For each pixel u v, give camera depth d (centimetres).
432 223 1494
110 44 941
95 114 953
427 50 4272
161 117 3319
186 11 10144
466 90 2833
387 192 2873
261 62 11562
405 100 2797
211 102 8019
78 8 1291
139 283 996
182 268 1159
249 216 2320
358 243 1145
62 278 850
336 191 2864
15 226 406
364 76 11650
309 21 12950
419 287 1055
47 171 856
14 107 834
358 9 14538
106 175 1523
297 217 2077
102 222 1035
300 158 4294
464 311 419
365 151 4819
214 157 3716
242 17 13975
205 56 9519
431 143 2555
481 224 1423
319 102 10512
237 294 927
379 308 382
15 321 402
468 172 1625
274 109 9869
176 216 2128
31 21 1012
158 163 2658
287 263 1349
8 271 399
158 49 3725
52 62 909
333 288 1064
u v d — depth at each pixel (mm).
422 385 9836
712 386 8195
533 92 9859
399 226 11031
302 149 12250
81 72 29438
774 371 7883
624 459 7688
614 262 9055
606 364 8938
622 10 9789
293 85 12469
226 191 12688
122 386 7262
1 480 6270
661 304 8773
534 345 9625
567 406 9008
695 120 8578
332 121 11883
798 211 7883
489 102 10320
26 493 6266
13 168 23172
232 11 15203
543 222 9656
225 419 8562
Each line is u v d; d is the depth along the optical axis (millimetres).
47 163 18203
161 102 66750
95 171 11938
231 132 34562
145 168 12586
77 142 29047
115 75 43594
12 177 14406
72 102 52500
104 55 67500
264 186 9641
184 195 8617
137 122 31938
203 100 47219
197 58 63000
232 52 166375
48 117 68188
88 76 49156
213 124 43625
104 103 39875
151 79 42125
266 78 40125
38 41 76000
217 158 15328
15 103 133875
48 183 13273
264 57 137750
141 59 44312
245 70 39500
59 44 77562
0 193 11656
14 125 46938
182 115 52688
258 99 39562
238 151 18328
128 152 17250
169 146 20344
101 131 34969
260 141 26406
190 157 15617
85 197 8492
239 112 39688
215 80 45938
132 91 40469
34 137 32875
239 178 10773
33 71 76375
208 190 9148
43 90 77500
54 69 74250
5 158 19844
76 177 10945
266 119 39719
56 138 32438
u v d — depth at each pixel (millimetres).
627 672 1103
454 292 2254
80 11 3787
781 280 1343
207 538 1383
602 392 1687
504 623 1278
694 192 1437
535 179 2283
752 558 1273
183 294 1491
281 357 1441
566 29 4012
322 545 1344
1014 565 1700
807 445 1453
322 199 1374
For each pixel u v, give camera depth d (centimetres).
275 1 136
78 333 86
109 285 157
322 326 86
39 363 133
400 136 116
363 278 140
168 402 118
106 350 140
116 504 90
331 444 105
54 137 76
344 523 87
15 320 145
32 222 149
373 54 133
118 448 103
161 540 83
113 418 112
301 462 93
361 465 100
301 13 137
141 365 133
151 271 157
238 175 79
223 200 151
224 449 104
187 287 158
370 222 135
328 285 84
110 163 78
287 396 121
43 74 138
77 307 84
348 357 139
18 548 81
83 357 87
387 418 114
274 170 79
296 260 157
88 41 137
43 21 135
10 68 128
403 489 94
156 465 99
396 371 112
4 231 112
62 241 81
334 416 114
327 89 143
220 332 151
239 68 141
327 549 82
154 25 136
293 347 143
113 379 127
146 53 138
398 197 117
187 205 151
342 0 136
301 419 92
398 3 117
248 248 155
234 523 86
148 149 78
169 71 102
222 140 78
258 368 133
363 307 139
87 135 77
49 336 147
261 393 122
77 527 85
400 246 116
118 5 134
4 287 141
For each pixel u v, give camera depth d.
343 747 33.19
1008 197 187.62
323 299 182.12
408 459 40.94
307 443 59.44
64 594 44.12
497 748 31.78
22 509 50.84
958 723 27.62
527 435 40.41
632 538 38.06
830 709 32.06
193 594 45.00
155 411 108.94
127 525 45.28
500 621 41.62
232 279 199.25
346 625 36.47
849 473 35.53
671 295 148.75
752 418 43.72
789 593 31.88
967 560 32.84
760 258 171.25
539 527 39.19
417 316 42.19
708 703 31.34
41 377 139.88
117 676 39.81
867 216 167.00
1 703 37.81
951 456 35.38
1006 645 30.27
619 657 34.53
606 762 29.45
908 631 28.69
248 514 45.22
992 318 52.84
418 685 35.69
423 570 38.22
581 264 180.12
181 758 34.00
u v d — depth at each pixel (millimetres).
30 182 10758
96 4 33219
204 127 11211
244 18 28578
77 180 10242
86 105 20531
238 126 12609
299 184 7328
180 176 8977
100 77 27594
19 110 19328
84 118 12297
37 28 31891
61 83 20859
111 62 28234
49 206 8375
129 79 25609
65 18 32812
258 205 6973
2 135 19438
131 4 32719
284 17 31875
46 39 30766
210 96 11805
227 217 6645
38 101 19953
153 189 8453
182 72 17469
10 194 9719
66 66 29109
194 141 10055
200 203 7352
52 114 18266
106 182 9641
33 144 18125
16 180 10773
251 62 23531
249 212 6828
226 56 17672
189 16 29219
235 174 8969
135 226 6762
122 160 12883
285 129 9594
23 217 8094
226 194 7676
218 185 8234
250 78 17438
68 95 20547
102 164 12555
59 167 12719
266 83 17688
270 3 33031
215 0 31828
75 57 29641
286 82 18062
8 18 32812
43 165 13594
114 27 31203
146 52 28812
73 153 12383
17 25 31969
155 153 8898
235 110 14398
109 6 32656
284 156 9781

-=-=-

ABOUT THIS EXERCISE:
Scan the listing above for the line that has "798 211 7883", then copy exactly from that line through the line that has "346 625 36.47".

RESULT OF THIS EXERCISE:
798 211 7883
489 102 10320
26 493 6266
13 168 23172
232 11 15203
543 222 9656
225 419 8562
Each line is u v d; d is the depth along the optical axis (millimetres).
47 163 18203
161 102 66750
95 171 11938
231 132 34562
145 168 12586
77 142 29047
115 75 43594
12 177 14406
72 102 52500
104 55 67500
264 186 9641
184 195 8617
137 122 31938
203 100 47219
197 58 63000
232 52 166375
48 117 68188
88 76 49156
213 124 43625
104 103 39875
151 79 42125
266 78 40125
38 41 76000
217 158 15328
15 103 133875
48 183 13273
264 57 137750
141 59 44312
245 70 39500
59 44 77562
0 193 11656
14 125 46938
182 115 52688
258 99 39562
238 151 18328
128 152 17250
169 146 20344
101 131 34969
260 141 26406
190 157 15617
85 197 8492
239 112 39688
215 80 45938
132 91 40469
34 137 32875
239 178 10773
33 71 76375
208 190 9148
43 90 77500
54 69 74250
5 158 19844
76 177 10945
266 119 39719
56 138 32438
u v d — depth at each pixel (millimetres).
627 672 1103
454 292 2254
80 11 3787
781 280 1343
207 538 1383
602 392 1687
504 623 1278
694 192 1437
535 179 2283
752 558 1273
183 294 1491
281 357 1441
566 29 4012
322 545 1344
1014 565 1700
807 445 1453
322 199 1374
For each pixel u v, give camera depth d (centimetres).
275 1 136
78 333 86
109 285 157
322 326 86
39 363 133
400 136 116
363 278 140
168 402 118
106 350 140
116 504 90
331 444 105
54 137 76
344 523 87
15 320 145
32 222 149
373 54 133
118 448 103
161 540 83
113 418 112
301 462 93
361 465 100
301 13 137
141 365 133
151 271 157
238 175 79
223 200 151
224 449 104
187 287 158
370 222 135
328 285 84
110 163 78
287 396 121
43 74 138
77 307 84
348 357 139
18 548 81
83 357 87
387 418 114
274 170 79
296 260 157
88 41 137
43 21 135
10 68 128
403 489 94
156 465 99
396 371 112
4 231 112
62 241 81
334 416 114
327 89 143
220 332 151
239 68 141
327 549 82
154 25 136
293 347 143
113 379 127
146 53 138
398 197 117
187 205 151
342 0 136
301 419 92
398 3 117
248 248 155
234 523 86
148 149 78
169 71 102
222 140 78
258 368 133
363 307 139
87 135 77
49 336 147
261 393 122
77 527 85
400 246 116
118 5 134
4 287 141
For each pixel u v, give camera depth d.
343 747 33.19
1008 197 187.62
323 299 182.12
408 459 40.94
307 443 59.44
64 594 44.12
497 748 31.78
22 509 50.84
958 723 27.62
527 435 40.41
632 538 38.06
830 709 32.06
193 594 45.00
155 411 108.94
127 525 45.28
500 621 41.62
232 279 199.25
346 625 36.47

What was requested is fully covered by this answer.